High Court held that Income Tax Faceless assessment order under section 143(3) rws 144B becomes invalid if Assessment is completed without following standard operating procedure (SOP).

Case Summary:

The appellant challenged the assessment order passed by the Income Tax Department under section 143(3) rws 144B of the Income Tax Act, 1961. The appellant contended that the assessment order was in total violation of the principles of natural justice and that it ignored the formalities outlined under the Standard Operating Procedure (SOP) for faceless assessment orders. The single bench of the Calcutta High Court dismissed the writ petition, stating that the Court cannot act as an appellate authority to examine the reasoning given by the assessing officer and there existed an alternative remedy of appeal. The appellant appealed this decision before the division bench.

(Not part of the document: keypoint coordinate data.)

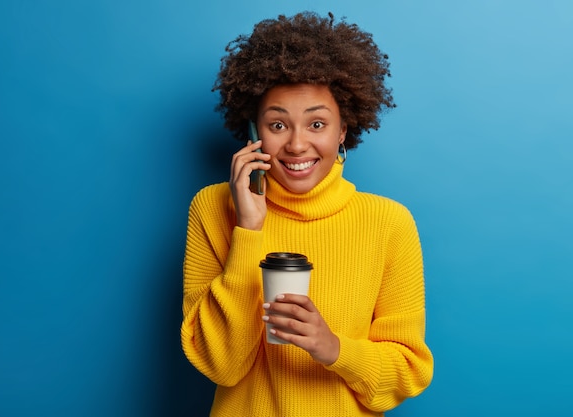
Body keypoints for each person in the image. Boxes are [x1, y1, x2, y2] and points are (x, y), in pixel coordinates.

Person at [181, 11, 433, 416]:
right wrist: (249, 229)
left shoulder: (389, 222)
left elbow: (408, 371)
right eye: (278, 125)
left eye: (316, 123)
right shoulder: (213, 209)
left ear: (342, 130)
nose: (297, 145)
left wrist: (333, 349)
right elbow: (220, 366)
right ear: (253, 131)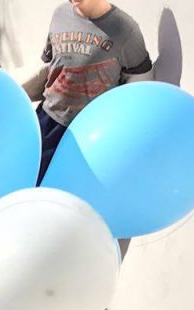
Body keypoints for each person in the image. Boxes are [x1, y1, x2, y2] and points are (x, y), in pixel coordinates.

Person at [22, 0, 153, 183]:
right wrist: (18, 93)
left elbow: (140, 87)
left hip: (87, 135)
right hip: (48, 120)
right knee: (28, 180)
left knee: (63, 193)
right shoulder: (60, 14)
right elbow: (51, 66)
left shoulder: (125, 30)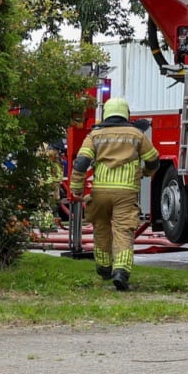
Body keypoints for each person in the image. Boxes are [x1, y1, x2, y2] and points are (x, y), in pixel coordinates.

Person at [71, 98, 158, 290]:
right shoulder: (137, 134)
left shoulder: (94, 135)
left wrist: (76, 188)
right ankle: (121, 271)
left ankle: (103, 266)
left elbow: (81, 163)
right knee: (123, 230)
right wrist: (146, 173)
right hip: (126, 193)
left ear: (106, 113)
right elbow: (153, 159)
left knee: (100, 227)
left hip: (100, 191)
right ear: (126, 114)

The Division Bench of the Calcutta High Court considered an intra-court appeal where the Single Bench had refused to interfere against a challenge to the assessment order on grounds of alternative remedy, despite there being a glaring violation of SOP. However, the Division Bench quashed the assessment order on the grounds of being perverse and not following the SOP, which is designed to be followed by the Assessing Officer in a faceless environment. Any violation of the SOP is considered a violation of the principles of natural justice.

Important Observations of the High Court

1. At the first blush it may appear that the challenge is to the assessment order passed by the authority on the merits of the case. However, on a careful consideration of the entire facts and circumstances of the case, it is clear that the appellant has not questioned the merits of the assessment but the decision making process.

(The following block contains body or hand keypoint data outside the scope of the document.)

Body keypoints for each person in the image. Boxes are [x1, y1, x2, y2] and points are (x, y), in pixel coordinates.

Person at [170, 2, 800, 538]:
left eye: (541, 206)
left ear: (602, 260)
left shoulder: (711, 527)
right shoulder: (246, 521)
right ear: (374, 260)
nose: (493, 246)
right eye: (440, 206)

2. The Standard Operating Procedure (SOP) under the Faceless Assessment framed under Section 144B of the Act had been issued by the National Faceless Assessment Centre, Delhi and communicated to all the Principal Chief Commissioners, Income Tax under the cover of a letter dated 3rd August, 2022.

3. The procedure enumerates as to how the assessment has to be made and in paragraph N.1.3 it has been stated that the authority should ensure adherence to the principles of natural justice and reasonable opportunity to the assessee, timelines to be given for obtaining response to the show cause notice which have also been stipulated.

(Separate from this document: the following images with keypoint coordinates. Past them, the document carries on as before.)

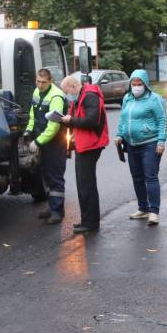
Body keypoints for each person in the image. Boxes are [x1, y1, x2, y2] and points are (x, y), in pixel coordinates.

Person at [115, 69, 167, 226]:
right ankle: (143, 208)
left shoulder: (155, 99)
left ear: (145, 84)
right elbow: (123, 119)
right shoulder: (127, 99)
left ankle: (154, 212)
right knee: (137, 177)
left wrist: (161, 141)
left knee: (150, 177)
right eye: (134, 83)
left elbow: (162, 120)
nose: (136, 87)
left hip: (150, 144)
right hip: (131, 145)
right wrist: (119, 134)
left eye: (139, 84)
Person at [60, 74, 110, 234]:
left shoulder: (90, 96)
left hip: (91, 145)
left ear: (73, 86)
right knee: (83, 184)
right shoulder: (82, 96)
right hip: (85, 145)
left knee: (87, 185)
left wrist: (71, 120)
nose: (67, 95)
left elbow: (91, 120)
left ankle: (91, 223)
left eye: (66, 91)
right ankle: (86, 220)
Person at [21, 69, 69, 224]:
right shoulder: (37, 92)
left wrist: (38, 142)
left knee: (55, 175)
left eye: (43, 82)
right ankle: (52, 206)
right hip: (43, 139)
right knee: (46, 175)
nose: (40, 85)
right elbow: (33, 115)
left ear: (50, 81)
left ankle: (57, 212)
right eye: (38, 81)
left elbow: (53, 126)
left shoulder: (56, 97)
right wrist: (29, 130)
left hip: (55, 142)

4. Further, the SOP also gives the format of final assessment order in AU-9 which sets out the various heads under which the assessment order has to be passed with due discussion.

5. On a cursory perusal of the assessment order dated 20th December, 2022, which is impugned in the writ petition, one gets an impression that it is in compliance with the SOP as it contains requisite sub-headings but however, on a closure reading of the assessment order it is found that the assessing officer has acted in a most perverse manner in passing the assessment order.

6. We say so because the first 21 pages of the assessment order is a verbatim extract of the show cause notice. In page nos.22 and 23 in two paragraphs the reply given by the assessee has been summarized.

7. From page nos.23 to 36 of the assessment order it is once again extract of the show cause and ultimately at page nos.37 and 38 the total income has been determined and the assessment is completed.

8. The impugned assessment order is a classical example as to how an assessment should not be made. 

9. The assessing officer has reduced the procedure to an empty formality, which has to be deprecated.

10. This leaves us with no other option except to quash the assessment order. In the result, the appeal as well as the writ petition are allowed and the assessment order dated 20th December, 2022 is quashed.